ME Bank has undercut the market by slashing its five-year fixed rate from 4.94 per cent to 4.69 per cent.
According to comparison website Canstar, the lenders that come closest to matching ME Bank on price are Qantas Credit Union at 4.74 per cent and Greater Building Society at 4.79 per cent.
ME Bank chief executive Jamie McPhee said the mutual had been able to reduce its five-year rate due to cheaper funding costs.
"Unlike the majors, we're keen to pass these opportunities on to customers and continue our aggressive position in the home loan market," Mr McPhee said.
ME Bank unveiled a range of interest rate cuts during 2014, including a drop in its three-year rate from 4.69 per cent to 4.59 per cent during August.
AMP Capital chief economist Shane Oliver said fixed-rate funding costs have been falling alongside wholesale borrowing rates.
"A good guide to that is the five-year bond yield in Australia, and it's come down quite substantially to 2.25 per cent," Mr Oliver told The Adviser.
"In the last six months we've seen quite a sharp fall in bond yields around the world and in Australia.

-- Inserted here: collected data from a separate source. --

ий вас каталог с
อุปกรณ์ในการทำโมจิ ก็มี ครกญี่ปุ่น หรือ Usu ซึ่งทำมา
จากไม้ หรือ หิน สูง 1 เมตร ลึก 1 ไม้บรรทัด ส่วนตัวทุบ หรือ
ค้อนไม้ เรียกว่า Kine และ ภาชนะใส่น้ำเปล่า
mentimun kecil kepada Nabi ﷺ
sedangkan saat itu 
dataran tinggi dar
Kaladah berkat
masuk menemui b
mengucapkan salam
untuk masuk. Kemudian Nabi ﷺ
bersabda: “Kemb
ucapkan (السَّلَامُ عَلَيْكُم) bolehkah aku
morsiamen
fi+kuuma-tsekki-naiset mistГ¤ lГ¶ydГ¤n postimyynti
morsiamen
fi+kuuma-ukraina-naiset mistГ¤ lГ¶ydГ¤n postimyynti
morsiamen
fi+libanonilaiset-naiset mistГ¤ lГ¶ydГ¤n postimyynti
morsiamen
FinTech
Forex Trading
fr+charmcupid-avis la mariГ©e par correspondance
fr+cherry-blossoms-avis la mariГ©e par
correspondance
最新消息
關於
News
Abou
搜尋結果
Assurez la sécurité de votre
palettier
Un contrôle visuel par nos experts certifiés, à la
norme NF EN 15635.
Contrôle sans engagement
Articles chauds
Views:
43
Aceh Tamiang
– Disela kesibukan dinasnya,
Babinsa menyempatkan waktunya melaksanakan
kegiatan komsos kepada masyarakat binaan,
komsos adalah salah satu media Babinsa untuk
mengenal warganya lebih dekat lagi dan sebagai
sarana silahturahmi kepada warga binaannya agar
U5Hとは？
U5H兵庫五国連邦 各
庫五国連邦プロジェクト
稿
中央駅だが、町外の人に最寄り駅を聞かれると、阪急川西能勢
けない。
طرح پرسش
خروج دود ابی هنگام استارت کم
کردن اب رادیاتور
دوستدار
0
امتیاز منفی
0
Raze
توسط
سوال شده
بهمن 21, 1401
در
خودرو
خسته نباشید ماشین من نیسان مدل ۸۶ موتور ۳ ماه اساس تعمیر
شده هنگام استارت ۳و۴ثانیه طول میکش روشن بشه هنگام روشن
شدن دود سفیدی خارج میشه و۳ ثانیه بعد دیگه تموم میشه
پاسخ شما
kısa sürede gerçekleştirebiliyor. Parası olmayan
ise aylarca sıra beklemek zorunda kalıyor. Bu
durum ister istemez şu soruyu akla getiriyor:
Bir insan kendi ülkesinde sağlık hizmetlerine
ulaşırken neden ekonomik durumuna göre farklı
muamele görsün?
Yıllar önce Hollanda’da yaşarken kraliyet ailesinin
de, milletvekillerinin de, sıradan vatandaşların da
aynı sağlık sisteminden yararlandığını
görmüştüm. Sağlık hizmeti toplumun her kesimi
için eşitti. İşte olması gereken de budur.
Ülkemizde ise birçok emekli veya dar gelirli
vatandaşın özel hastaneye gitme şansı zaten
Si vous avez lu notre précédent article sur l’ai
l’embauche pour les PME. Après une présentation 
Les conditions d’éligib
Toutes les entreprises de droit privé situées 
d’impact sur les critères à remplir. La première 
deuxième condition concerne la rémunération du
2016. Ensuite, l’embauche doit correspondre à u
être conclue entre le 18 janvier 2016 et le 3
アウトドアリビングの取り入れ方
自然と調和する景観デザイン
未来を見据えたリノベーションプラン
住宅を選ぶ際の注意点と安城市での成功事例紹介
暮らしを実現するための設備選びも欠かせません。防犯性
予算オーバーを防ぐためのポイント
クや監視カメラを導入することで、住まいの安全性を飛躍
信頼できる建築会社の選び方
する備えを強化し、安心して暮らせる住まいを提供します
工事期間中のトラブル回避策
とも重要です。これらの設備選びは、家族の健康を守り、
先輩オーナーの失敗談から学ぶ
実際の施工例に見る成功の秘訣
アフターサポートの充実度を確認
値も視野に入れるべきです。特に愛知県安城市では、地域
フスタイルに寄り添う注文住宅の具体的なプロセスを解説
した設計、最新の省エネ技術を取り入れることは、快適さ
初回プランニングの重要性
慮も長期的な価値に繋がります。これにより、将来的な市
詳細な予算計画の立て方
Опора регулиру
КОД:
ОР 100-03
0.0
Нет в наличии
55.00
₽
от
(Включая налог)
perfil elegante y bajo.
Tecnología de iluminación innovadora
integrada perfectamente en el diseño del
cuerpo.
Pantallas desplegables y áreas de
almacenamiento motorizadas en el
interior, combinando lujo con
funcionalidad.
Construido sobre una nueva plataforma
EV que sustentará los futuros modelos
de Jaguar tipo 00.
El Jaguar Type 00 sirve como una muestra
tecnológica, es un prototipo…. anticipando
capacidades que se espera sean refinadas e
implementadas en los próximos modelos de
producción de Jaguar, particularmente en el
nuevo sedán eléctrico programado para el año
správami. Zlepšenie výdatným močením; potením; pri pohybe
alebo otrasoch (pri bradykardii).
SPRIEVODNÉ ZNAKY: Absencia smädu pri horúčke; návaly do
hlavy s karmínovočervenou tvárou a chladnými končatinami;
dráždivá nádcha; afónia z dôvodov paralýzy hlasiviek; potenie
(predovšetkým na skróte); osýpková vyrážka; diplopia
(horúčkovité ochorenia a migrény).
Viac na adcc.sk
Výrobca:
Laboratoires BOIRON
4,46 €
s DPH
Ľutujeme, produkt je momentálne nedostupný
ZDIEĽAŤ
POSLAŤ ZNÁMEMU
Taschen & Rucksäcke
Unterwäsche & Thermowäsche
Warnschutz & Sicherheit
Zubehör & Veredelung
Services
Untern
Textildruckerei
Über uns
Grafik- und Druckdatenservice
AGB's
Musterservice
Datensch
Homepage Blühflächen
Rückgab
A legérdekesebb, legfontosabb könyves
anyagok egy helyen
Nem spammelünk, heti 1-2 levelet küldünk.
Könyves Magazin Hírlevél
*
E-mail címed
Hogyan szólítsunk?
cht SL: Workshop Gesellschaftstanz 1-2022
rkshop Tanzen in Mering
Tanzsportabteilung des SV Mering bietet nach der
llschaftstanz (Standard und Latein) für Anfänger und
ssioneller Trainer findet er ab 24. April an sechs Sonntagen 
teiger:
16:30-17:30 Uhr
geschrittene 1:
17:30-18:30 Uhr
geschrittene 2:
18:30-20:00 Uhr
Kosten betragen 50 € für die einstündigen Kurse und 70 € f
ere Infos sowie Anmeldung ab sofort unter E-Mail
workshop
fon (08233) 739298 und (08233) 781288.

"Last year, that started to drive five-year borrowing mortgage rates below the five per cent level and that's still continuing."
Mr Oliver said the fall in bond yields has been driven by the expectation that inflation will remain low.
That, in turn, has been largely driven by the fall in the oil price, which has fallen by 56 per cent in the past six months.
Mr Oliver said five-year fixed rates are unlikely to get much cheaper, although rates could keep falling if global economic trends continue.
"If the oil price keeps falling, if global growth continues to remain softish or uneven, if expectations of interest rate hikes in the US keep getting pushed out and expectations for cuts in Australia intensify, then borrowing costs will come down," he said.